• [EXERCISE PROMPT] Extract the data exactly, missing nothing.

• [ENTRIES SUPPLIED]
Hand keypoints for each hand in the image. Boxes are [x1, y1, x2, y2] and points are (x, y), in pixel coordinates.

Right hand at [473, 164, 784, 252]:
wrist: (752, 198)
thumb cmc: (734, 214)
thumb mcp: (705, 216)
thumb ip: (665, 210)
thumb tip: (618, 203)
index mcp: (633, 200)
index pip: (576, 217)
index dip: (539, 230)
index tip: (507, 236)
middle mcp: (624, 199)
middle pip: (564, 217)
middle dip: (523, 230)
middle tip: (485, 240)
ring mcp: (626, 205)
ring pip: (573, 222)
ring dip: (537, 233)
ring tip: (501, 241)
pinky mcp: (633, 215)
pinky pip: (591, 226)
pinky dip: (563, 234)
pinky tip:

• [RESPONSE AREA]
Hand keypoints for each hand in the image. Boxes are [x1, y1, x2, y2] and points are (x, y), in pixel coordinates.

Right hand at [473, 164, 784, 252]:
wrist: (752, 198)
thumb cmc: (734, 214)
thumb mcp: (705, 216)
thumb ip: (665, 210)
thumb tip: (618, 203)
index mcp: (633, 200)
index pip: (576, 217)
index dip: (539, 230)
index tip: (507, 236)
middle mcp: (624, 199)
middle pip: (564, 217)
middle dip: (523, 230)
middle tip: (485, 240)
ring mcp: (626, 205)
ring pip: (573, 222)
ring dip: (537, 233)
ring tip: (501, 241)
pinky mcp: (633, 215)
pinky pip: (591, 226)
pinky dip: (563, 234)
pinky tip:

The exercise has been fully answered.